The third problem is more specific to the hierarchical module architecture. If we get sparse activation, where some modules are only affected by certain parent modules, then there are presumably a bunch of modules that currently do not contribute to the output at all. The back-propagated gradient to any inactive module will be zero. That is bad, because a module with zero gradient will not learn (and may degrade, if we have a regression term).
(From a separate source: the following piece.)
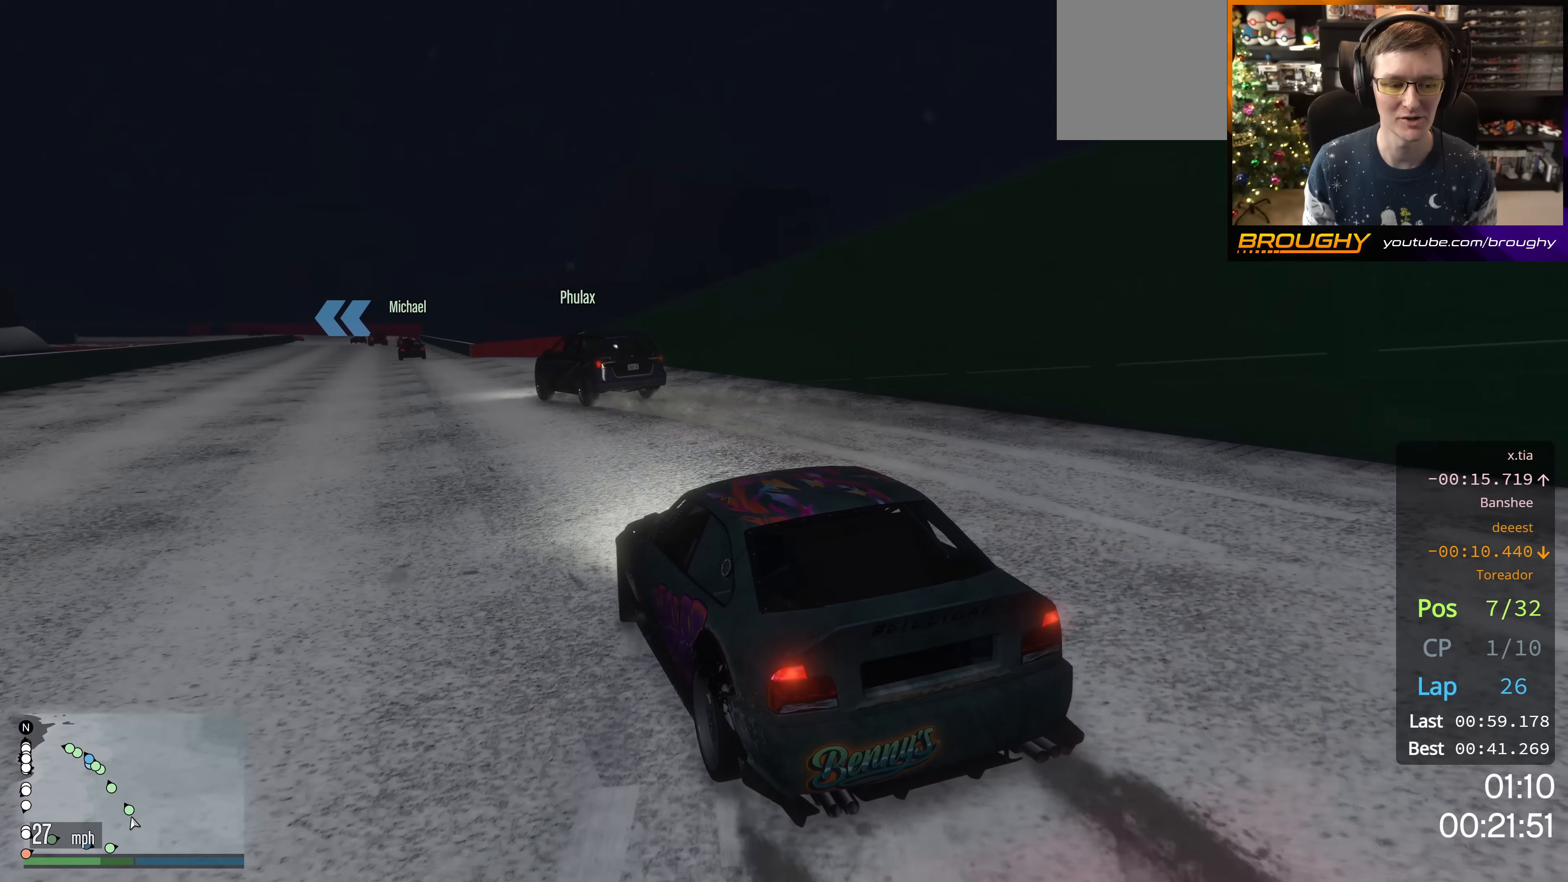
{"buttons": ["R2"], "left_stick": "center", "right_stick": "center", "events": []}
The white modules here, being inactive, would not get any gradient information backpropagated to them if we stick to traditional policy gradient methods

I think the path forward is to find a way past these three problems. I suspect that subsumption architectures have untapped potential in the space of reinforcement learning, and that these problems can be overcome. (Human babies learn pretty quickly, after all). There is something elegant about learning reliable lower-level modules that can be used by new higher level modules. That just seems like the way we’ll end up getting transfer learning and generalizable reasoning. We just need a way to get rewards from places other than our end-of-the-line control outputs.

Conclusion

So we talked about subsumption architectures, that’s cool. What did we really learn? Well, I hope that you can see the parallel that we drew between the subsumption architectures and transformers. Transformers have rapidly taken over all of large-scale deep learning, so they are something to pay attention to. If there are parallels to draw from them to a robotics architecture, then maybe that robotics architecture is worth paying attention to as well.

We also covered some of the primary pitfalls. These challenges more or less generally need to be overcome to figure out scalable / practical reinforcement learning, at least practical enough to actually apply to complex problems. I don’t provide specific suggestions here, but oftentimes laying out the problem helps us get a better perspective in actually solving it. I remain hopeful that we’ll figure it out.